Conference participants will examine both short- and long-term objectives to significantly increase agricultural production in southern Sudan, which was devastated by Sudan's 22-year civil war that ended in 2005 with the Comprehensive Peace Agreement. Despite enormous agriculture potential, poor transport, limited storage capacity and processing facilities, and a poor investment climate are among the legacies of conflict that have hindered development of the agriculture sector. As a result, most farmers produce for subsistence rather than profit. Meanwhile, consumers suffer from high prices of agricultural products, many of which are imported from neighboring countries. Though USAID and GOSS launched a new five-year Food, Agribusiness, and Rural Markets (FARM) program in May 2010, this conference will encourage and allow key stakeholders to increase investment and partnerships to support agriculture in southern Sudan.
Conference participants, including the GOSS, the U.S. Government and other international donors, agricultural research organizations, financial institutions, and multinational agribusinesses, will initiate development of an 18-month action plan to help subsistence farmers increase production and sell their surplus in local markets. For the longer-term, the conference will focus on establishing a five-year strategic plan for building a vibrant agricultural economy, including roads needed to transport items to markets.
"Agricultural development is a primary catalyst for future economic growth in southern Sudan. This conference will offer a unique opportunity for the Government of Southern Sudan and international partners to bring focus and momentum to a sector that will greatly benefit the Sudanese people," said U.S. Special Envoy to Sudan Jonathan S. Gration, Major General (Retired). General Gration praised "the exemplary vision and dedicated efforts of southern Sudan's recently departed Minister of Agriculture, Dr. Samson Kwaje." He added that "this Agricultural Conference would be dedicated to honoring the example and furthering the legacy of our dear friend and agricultural leader."

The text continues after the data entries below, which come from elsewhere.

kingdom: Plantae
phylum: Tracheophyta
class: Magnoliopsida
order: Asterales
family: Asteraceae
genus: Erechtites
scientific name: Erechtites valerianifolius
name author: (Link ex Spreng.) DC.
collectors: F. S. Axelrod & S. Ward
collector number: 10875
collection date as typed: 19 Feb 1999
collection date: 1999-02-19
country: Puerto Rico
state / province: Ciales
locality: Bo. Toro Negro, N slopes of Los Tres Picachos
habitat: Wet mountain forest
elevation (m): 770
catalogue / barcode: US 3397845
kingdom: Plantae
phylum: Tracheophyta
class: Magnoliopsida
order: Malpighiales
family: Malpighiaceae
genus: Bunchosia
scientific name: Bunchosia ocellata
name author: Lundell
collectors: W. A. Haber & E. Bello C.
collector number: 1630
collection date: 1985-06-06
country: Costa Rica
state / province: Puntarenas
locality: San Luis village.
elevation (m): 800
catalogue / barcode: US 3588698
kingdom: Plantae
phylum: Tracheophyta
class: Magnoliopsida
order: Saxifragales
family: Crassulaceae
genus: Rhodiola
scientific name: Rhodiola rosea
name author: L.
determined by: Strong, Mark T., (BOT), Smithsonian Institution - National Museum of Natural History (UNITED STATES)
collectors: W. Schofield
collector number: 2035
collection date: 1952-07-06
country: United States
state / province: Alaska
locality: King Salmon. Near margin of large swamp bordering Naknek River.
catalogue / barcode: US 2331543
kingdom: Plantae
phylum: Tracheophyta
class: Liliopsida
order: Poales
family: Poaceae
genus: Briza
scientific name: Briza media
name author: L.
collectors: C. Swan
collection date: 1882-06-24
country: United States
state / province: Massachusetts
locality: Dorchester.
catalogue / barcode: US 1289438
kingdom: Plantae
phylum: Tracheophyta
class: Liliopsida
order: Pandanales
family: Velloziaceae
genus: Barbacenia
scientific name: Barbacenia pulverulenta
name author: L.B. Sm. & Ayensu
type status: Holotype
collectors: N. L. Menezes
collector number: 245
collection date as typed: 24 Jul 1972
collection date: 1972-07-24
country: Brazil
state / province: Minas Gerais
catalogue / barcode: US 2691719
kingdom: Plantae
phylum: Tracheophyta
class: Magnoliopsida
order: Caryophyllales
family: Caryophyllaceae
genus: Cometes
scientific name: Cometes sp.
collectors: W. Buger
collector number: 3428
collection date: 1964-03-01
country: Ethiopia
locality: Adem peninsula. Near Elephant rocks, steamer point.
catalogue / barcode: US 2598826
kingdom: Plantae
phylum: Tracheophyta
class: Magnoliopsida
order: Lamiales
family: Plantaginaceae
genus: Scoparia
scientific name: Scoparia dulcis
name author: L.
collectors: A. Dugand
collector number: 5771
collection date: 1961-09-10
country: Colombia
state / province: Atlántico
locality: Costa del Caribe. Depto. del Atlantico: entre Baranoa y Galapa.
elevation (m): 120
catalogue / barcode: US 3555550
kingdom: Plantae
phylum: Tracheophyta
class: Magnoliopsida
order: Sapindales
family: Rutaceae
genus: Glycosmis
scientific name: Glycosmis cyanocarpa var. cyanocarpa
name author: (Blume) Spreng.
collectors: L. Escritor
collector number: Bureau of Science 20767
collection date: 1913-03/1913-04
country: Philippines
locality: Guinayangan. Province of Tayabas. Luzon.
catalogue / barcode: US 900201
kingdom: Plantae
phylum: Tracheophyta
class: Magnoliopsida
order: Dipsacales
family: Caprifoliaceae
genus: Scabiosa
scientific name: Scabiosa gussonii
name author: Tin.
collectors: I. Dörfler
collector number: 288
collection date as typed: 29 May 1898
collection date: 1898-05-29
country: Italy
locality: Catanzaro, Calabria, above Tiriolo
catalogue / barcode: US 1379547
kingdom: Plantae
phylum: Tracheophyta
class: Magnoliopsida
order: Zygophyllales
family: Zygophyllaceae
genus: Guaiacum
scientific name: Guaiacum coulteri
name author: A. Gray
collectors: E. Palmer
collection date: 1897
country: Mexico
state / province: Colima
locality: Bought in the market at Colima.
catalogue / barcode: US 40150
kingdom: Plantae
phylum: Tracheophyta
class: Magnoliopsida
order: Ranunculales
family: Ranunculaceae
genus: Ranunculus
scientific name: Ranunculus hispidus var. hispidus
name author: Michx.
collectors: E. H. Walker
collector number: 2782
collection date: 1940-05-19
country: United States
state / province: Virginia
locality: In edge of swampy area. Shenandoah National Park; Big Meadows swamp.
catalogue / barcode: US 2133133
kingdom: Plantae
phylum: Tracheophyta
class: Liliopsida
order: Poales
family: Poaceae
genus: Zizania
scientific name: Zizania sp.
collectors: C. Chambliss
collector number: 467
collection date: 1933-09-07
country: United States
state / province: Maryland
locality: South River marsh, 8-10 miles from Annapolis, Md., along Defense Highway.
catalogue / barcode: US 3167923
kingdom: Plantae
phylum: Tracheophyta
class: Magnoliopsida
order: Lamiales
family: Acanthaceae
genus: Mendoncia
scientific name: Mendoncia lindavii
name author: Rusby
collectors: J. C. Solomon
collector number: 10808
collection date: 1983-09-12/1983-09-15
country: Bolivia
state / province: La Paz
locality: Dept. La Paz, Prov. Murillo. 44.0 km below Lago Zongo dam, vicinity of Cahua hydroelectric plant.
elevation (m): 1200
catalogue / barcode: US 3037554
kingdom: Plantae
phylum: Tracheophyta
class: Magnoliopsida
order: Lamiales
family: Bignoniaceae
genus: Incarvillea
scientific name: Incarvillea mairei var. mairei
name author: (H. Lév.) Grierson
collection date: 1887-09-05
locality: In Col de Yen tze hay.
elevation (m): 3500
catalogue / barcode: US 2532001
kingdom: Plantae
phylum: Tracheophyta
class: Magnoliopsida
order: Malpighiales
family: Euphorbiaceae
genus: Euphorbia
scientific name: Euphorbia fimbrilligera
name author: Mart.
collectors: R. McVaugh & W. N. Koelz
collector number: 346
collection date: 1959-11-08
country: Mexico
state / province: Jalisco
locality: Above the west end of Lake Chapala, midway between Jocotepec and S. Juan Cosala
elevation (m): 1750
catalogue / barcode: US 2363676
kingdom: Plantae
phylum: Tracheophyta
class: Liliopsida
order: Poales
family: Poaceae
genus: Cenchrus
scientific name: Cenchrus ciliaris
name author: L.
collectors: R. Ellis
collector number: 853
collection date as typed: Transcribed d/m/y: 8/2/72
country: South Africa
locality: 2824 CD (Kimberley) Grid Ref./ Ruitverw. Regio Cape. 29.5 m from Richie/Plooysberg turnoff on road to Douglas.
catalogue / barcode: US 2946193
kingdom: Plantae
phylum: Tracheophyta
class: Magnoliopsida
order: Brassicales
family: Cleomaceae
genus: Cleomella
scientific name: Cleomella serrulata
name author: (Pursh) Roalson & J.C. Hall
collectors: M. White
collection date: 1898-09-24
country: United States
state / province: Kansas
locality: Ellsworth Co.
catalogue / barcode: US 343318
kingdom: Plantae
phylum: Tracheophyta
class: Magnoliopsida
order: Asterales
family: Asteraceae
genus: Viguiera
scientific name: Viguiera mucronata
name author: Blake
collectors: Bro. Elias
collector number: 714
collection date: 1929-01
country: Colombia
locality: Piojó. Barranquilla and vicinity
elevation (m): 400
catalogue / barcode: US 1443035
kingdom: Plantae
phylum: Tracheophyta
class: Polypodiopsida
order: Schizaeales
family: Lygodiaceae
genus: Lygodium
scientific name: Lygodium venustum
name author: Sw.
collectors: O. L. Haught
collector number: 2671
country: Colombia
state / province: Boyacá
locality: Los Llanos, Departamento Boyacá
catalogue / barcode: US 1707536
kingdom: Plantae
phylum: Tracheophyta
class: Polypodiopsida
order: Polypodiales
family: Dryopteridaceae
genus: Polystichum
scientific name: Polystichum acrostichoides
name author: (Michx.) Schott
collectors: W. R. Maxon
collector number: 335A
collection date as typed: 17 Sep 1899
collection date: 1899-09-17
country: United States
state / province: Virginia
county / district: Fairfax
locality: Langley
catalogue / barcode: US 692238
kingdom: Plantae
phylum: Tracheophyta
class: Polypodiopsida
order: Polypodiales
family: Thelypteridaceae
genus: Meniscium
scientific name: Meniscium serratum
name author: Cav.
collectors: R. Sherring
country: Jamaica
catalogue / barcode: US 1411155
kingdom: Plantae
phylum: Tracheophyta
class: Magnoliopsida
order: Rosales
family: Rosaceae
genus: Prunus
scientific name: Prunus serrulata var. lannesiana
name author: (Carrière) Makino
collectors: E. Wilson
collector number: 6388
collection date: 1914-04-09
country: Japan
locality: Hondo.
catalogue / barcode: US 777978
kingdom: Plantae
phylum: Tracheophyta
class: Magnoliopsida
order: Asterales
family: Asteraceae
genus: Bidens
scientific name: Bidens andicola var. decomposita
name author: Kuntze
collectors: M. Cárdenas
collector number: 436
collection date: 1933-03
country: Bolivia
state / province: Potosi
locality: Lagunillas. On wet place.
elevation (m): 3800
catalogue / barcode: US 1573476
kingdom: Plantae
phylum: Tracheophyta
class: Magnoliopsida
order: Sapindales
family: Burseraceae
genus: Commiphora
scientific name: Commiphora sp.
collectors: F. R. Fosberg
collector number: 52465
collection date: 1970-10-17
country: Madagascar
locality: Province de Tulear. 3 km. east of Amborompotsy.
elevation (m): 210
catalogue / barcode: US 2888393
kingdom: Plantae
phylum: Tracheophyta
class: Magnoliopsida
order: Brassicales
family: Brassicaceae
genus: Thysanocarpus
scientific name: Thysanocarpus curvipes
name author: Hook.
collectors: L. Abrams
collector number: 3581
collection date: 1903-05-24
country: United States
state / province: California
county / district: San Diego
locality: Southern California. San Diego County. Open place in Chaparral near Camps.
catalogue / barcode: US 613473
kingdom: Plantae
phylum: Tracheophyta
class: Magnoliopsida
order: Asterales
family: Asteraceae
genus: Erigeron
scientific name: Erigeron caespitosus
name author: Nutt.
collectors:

At the conference, USAID and the GOSS will launch an Agriculture Innovation Fund designed to finance public-private sector partnerships promoting new approaches to agricultural development in southern Sudan. USAID also plans to establish a United States-Southern Sudan Agriculture Advisory Council composed of agriculture experts from the two governments, and from universities in the United States and southern Sudan, to provide expert advice to the governments on the design and assessment of agriculture development programs in southern Sudan. USAID is also working to establish partnerships between Juba University, Catholic University of Sudan, John Garang University, and leading U.S. educational institutions.